#### EXERCISE DATA ####
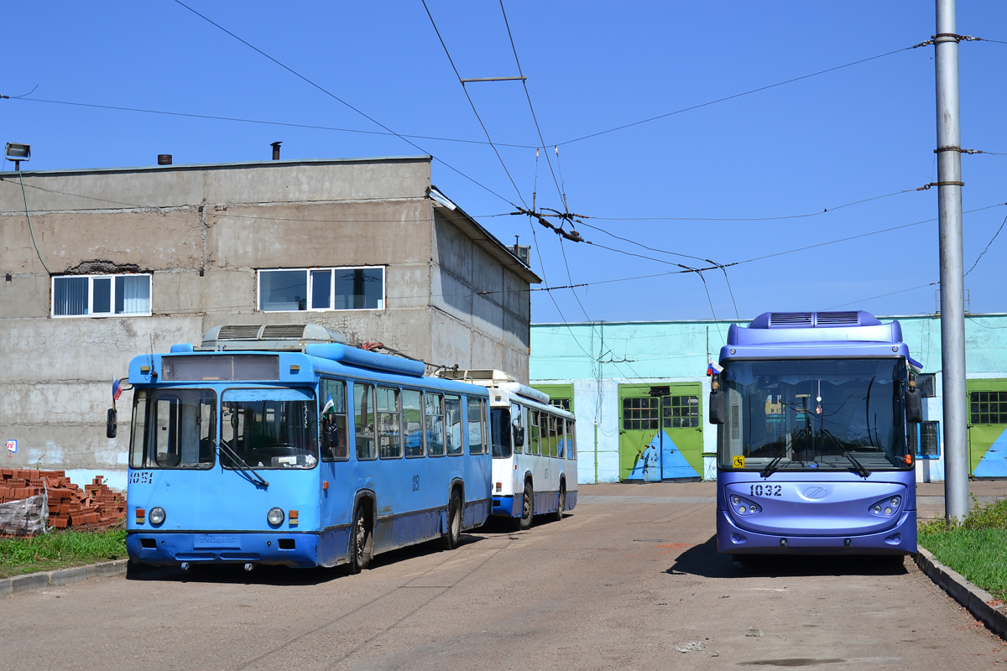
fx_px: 1426
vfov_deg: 26.5
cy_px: 336
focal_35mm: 51
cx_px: 504
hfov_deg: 38.9
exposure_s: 1/1000
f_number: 6.3
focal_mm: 34
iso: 200
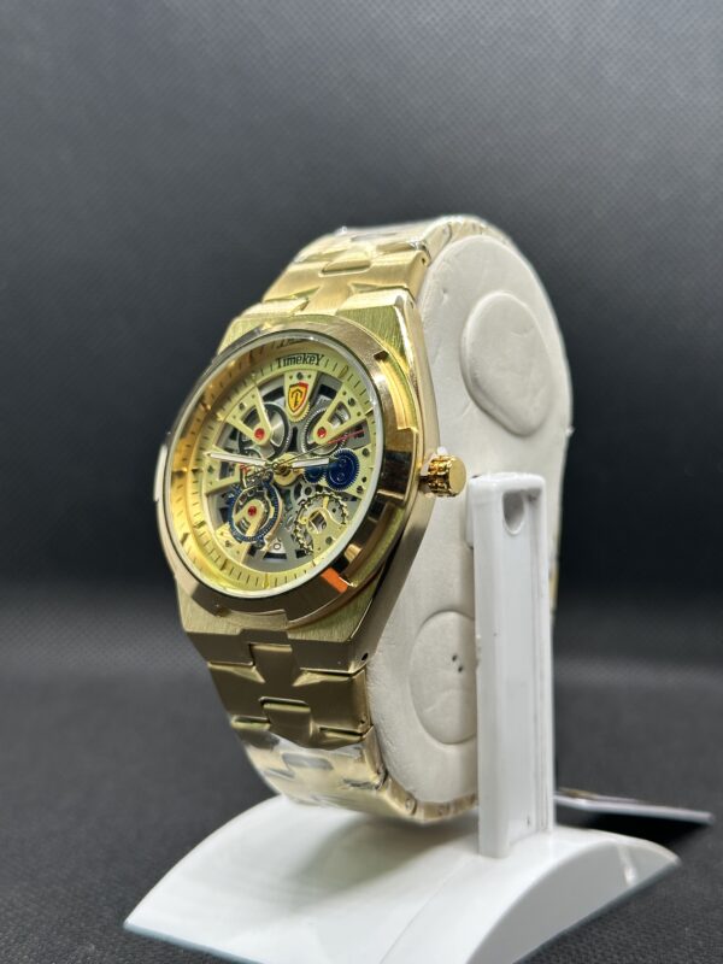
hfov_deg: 30.3
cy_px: 482
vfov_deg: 39.7
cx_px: 362
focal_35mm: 48
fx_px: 1337
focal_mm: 6.86
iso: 64
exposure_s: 1/100
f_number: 1.78
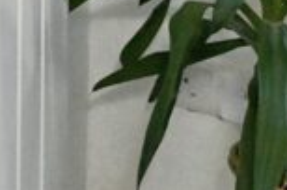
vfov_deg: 11.8
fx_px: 796
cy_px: -224
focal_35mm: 100
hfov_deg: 14.0
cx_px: -404
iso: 6400
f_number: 10
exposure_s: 1/200
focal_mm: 15
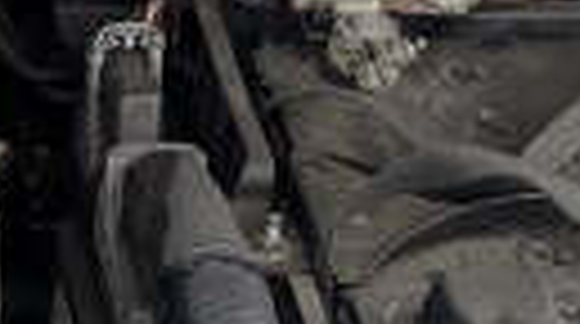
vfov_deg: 7.0
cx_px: -492
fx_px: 2594
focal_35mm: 169
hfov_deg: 11.7
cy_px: 536
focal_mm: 5.43
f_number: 1.89
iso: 68
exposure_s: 1/301
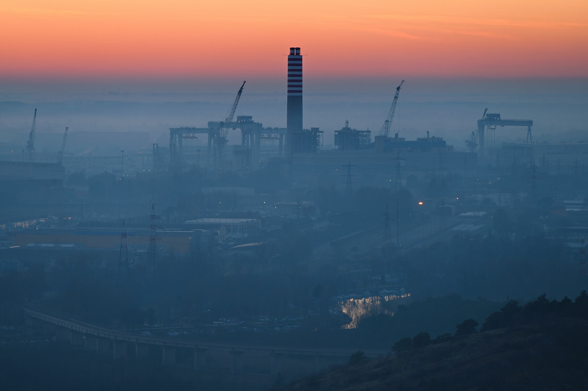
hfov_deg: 10.3
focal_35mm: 200
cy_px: 196
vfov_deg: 6.9
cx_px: 294
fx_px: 3265
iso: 400
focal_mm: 200
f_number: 6.3
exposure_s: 1/100
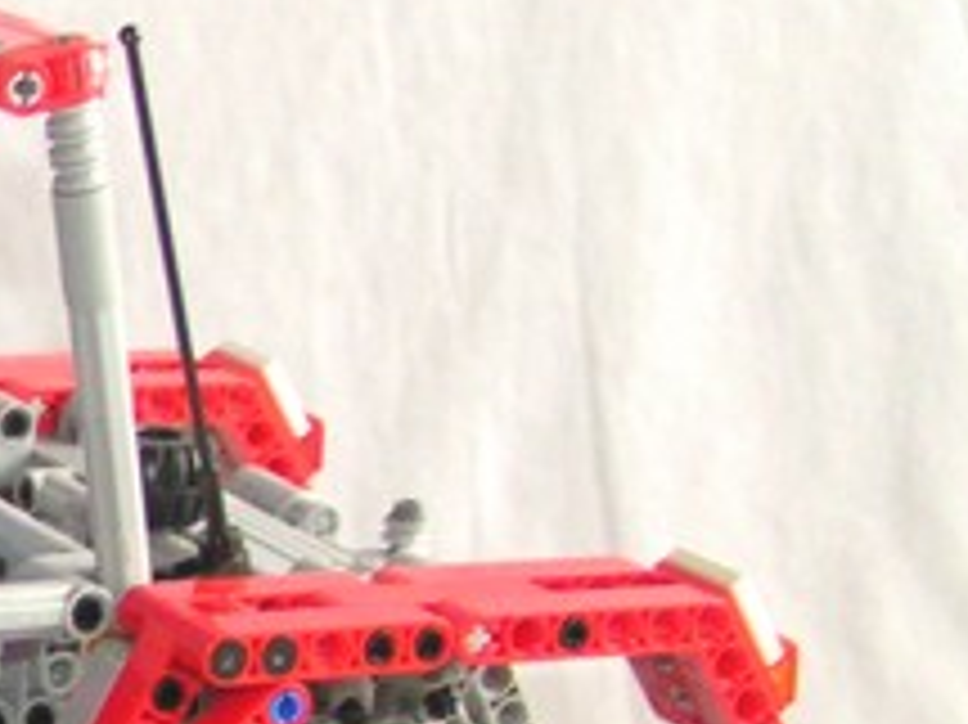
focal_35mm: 113
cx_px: -450
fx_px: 3158
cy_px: 809
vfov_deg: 12.8
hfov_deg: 16.1
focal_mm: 5.8
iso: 200
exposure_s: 1/13
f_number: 2.8
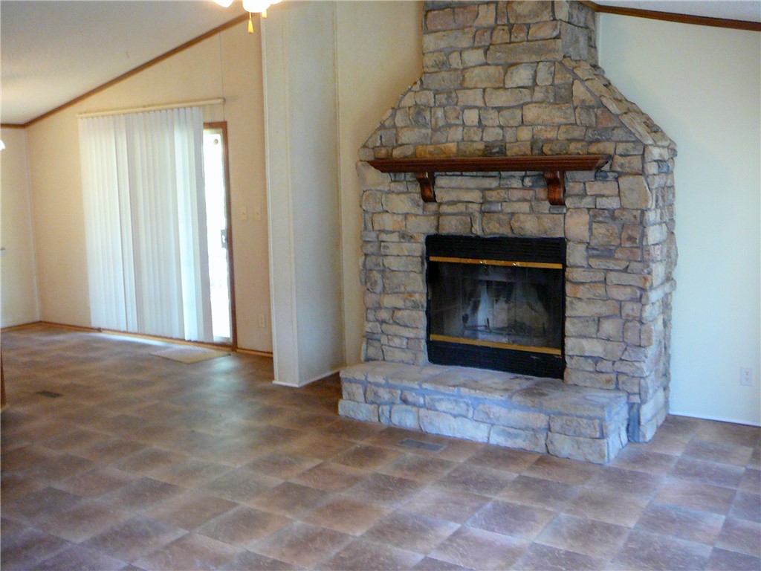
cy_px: 286
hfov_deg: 52.6
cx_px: 380
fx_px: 769
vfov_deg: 40.7
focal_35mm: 35
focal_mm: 5.2
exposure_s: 1/8
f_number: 2.8
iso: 200
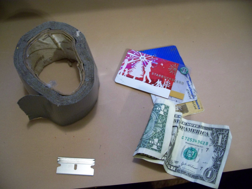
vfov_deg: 38.7
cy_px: 94
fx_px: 269
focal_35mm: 37
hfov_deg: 50.1
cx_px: 126
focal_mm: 7.8
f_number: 2.8
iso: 400
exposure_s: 1/15
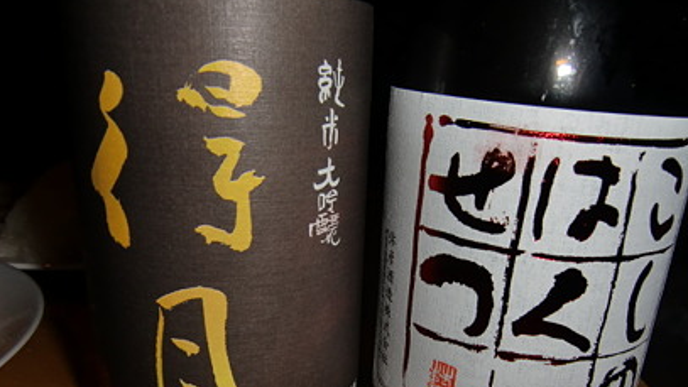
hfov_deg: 66.0
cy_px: 265
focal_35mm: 29
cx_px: 368
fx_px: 529
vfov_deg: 39.6
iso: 64
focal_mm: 4.3
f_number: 7.5
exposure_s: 1/15
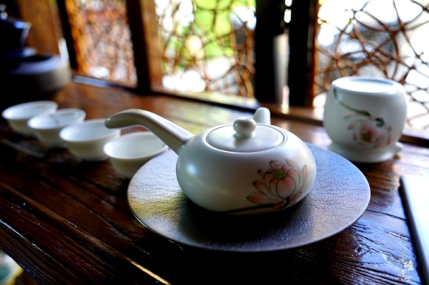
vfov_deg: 41.1
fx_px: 381
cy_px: 142
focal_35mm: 32
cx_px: 214
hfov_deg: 58.7
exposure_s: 1/60
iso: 250
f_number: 4
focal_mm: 32
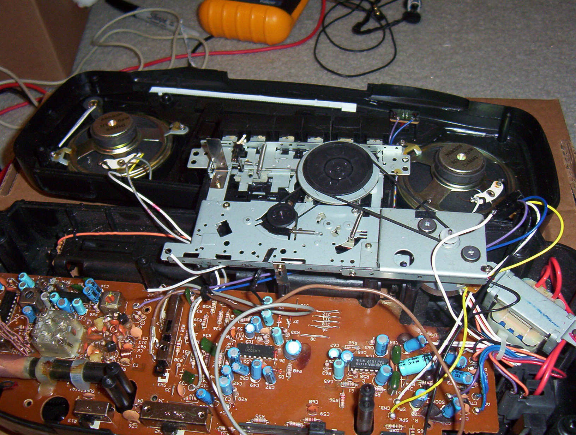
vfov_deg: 39.8
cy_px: 218
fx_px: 600
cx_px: 288
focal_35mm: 36
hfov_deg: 51.2
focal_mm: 5.54
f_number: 2.76
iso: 140
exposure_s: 1/30
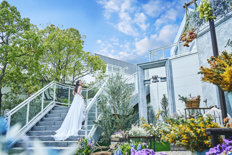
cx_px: 116
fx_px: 219
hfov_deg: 55.8
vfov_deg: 38.9
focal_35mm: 34
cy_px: 78
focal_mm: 34
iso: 160
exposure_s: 1/640
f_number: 5.6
####
> [DIRECTIONS FOR THIS TASK]
Keep the pictures out of your answer, which should be the lines from the one with "focal_mm: 32" through the final line of the data, copied exactly.

> [SOLUTION TO THIS PROBLEM]
focal_mm: 32
vfov_deg: 39.8
cy_px: 218
fx_px: 600
cx_px: 288
focal_35mm: 36
hfov_deg: 51.2
focal_mm: 5.54
f_number: 2.76
iso: 140
exposure_s: 1/30
cx_px: 116
fx_px: 219
hfov_deg: 55.8
vfov_deg: 38.9
focal_35mm: 34
cy_px: 78
focal_mm: 34
iso: 160
exposure_s: 1/640
f_number: 5.6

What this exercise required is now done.